DATA FOR THIS TASK Start Marker
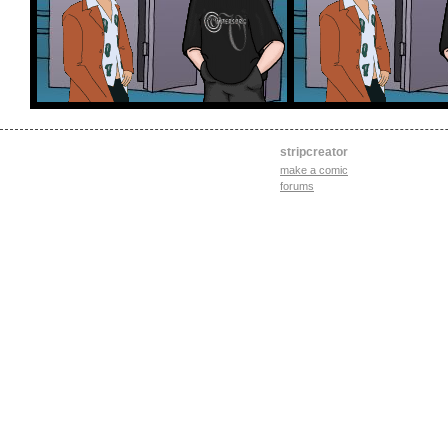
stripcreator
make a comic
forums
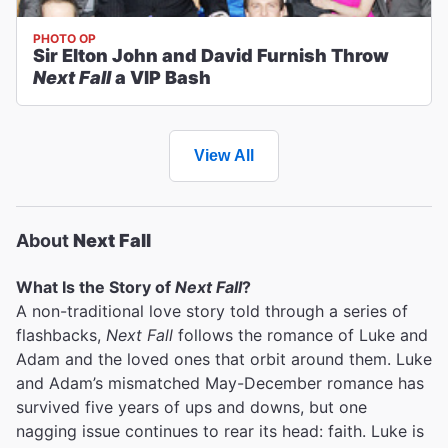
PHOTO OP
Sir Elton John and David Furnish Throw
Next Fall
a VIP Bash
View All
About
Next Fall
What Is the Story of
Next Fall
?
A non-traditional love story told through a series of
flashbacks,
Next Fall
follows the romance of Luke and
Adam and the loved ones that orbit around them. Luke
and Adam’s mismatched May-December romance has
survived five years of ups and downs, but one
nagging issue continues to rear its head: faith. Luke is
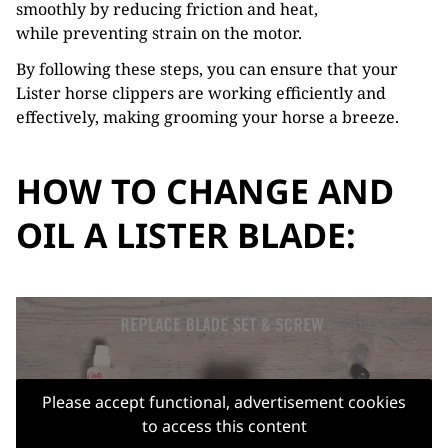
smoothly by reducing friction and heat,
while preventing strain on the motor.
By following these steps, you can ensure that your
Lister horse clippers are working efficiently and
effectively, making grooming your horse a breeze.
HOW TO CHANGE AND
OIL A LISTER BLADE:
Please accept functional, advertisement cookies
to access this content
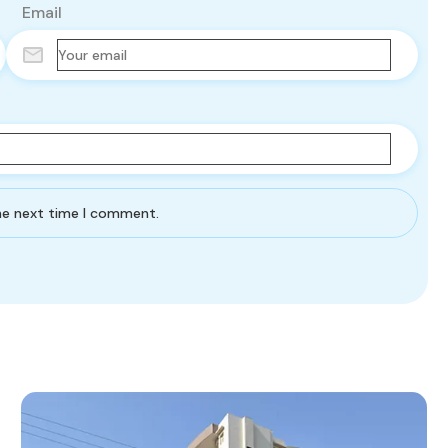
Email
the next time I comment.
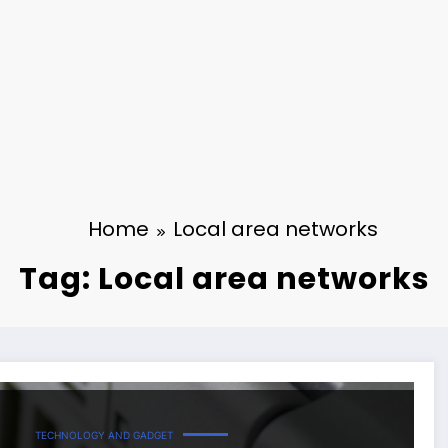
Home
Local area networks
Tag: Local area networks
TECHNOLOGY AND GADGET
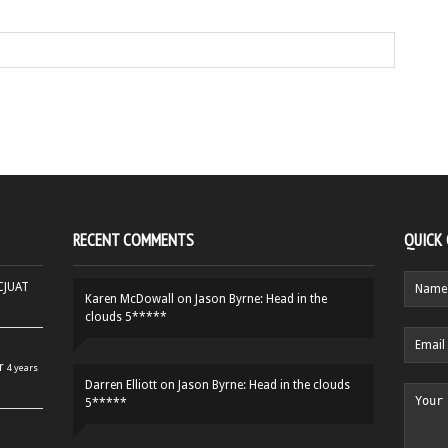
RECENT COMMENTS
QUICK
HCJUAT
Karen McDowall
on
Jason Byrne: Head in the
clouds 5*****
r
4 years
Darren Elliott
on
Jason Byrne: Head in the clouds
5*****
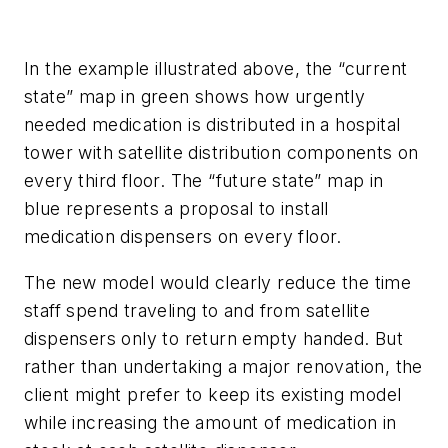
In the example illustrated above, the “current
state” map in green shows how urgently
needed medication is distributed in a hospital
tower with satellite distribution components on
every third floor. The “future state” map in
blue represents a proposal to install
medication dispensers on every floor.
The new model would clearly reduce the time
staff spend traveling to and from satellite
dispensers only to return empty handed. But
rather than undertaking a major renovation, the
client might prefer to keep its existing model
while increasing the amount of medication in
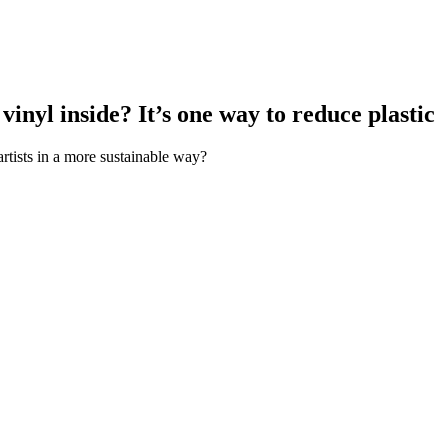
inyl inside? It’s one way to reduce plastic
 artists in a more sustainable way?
DATA FOR THIS TASK End Marker
WORK TASK> Can you write out these lines again, swapping each "Next Fall" for "Last Spring" and keeping everything else the same? Leave the pictures out.

REPLY>
stripcreator
make a comic
forums
PHOTO OP
Sir Elton John and David Furnish Throw
Last Spring
a VIP Bash
View All
About
Last Spring
What Is the Story of
Last Spring
?
A non-traditional love story told through a series of
flashbacks,
Last Spring
follows the romance of Luke and
Adam and the loved ones that orbit around them. Luke
and Adam’s mismatched May-December romance has
survived five years of ups and downs, but one
nagging issue continues to rear its head: faith. Luke is
smoothly by reducing friction and heat,
while preventing strain on the motor.
By following these steps, you can ensure that your
Lister horse clippers are working efficiently and
effectively, making grooming your horse a breeze.
HOW TO CHANGE AND
OIL A LISTER BLADE:
Please accept functional, advertisement cookies
to access this content
Email
the next time I comment.
Home
Local area networks
Tag: Local area networks
TECHNOLOGY AND GADGET
RECENT COMMENTS
QUICK
HCJUAT
Karen McDowall
on
Jason Byrne: Head in the
clouds 5*****
r
4 years
Darren Elliott
on
Jason Byrne: Head in the clouds
5*****
In the example illustrated above, the “current
state” map in green shows how urgently
needed medication is distributed in a hospital
tower with satellite distribution components on
every third floor. The “future state” map in
blue represents a proposal to install
medication dispensers on every floor.
The new model would clearly reduce the time
staff spend traveling to and from satellite
dispensers only to return empty handed. But
rather than undertaking a major renovation, the
client might prefer to keep its existing model
while increasing the amount of medication in
inyl inside? It’s one way to reduce plastic
 artists in a more sustainable way?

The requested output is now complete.